Note MaxCompute V2.0 is compatible with Hive 2.1.0, and the corresponding Hadoop version is 2.7.2. If you develop a UDF by using other versions of Hive or Hadoop, you may need to recompile the UDF on a compatible version.
Example:
package com.aliyun.odps.compiler.hive;
import org.apache.hadoop.hive.ql.exec.UDFArgumentException;
import org.apache.hadoop.hive.ql.metadata.HiveException;
import org.apache.hadoop.hive.ql.udf.generic.GenericUDF;
import org.apache.hadoop.hive.serde2.objectinspector.ObjectInspector;
import org.apache.hadoop.hive.serde2.objectinspector.ObjectInspectorFactory;
import java.util.ArrayList;
import java.util.List;
import java.util.Objects;
public class Collect extends GenericUDF {
  @Override
  public ObjectInspector initialize(ObjectInspector[] objectInspectors) throws UDFArgumentException {
    if (objectInspectors.length == 0) {
      throw new UDFArgumentException("Collect: input args should >= 1");
    }
    for (int i = 1; i < objectInspectors.length; i++) {
      if (objectInspectors[i] ! = objectInspectors[0]) {
        throw new UDFArgumentException("Collect: input oi should be the same for all args");
      }
    }
    return ObjectInspectorFactory.getStandardListObjectInspector(objectInspectors[0]);
  }
  @Override
  public Object evaluate(DeferredObject[] deferredObjects) throws HiveException {
    List<Object> objectList = new ArrayList<>(deferredObjects.length);
    for (DeferredObject deferredObject : deferredObjects) {
      objectList.add(deferredObject.get());
    }
    return objectList;
  }
  @Override
  public String getDisplayString(String[] strings) {
    return "Collect";
  }
}
Note For more information about how to use Hive UDFs, see:
The UDF in the example can package any type and amount of parameters into ARRAY. Assume that the output jar package is named test.jar.
-- Add a resource.
Add jar test.jar;
-- Create a function.
CREATE FUNCTION hive_collect as 'com.aliyun.odps.compiler.hive.Collect' using 'test.jar';
-- Use the function.
set odps.sql.hive.compatible=true;
select hive_collect(4y,5y,6y) from dual;
+------+
| _c0  |
+------+
| [4, 5, 6] |
+------+
Note The UDF in the example supports all data types, including complex data types, such as ARRAY, MAP, and STRUCT.

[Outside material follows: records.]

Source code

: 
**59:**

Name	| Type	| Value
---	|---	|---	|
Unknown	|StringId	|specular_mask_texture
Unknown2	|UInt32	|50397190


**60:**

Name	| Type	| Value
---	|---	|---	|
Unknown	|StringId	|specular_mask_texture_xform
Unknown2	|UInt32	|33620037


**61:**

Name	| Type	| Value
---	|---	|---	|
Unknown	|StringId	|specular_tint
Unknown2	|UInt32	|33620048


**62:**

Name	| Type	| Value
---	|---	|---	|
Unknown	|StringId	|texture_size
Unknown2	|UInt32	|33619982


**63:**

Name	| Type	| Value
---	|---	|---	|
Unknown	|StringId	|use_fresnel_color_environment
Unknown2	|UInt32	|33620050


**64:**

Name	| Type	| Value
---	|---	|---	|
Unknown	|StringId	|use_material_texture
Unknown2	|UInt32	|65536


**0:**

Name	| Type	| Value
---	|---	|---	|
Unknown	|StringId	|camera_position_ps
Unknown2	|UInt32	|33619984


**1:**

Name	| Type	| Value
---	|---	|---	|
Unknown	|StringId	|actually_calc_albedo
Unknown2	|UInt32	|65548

Precautions for using compatible Hive UDFs:
  • Specify a jar package when creating a UDF. MaxCompute does not automatically add all jar packages to the classpath. Note that the add jar command of MaxCompute permanently creates a resource in a project.
  • Insert set odps.sql.hive.compatible=true; before an SQL statement, and commit and execute the set statement with the SQL statement.
  • Pay attention to the limitations of Java sandbox.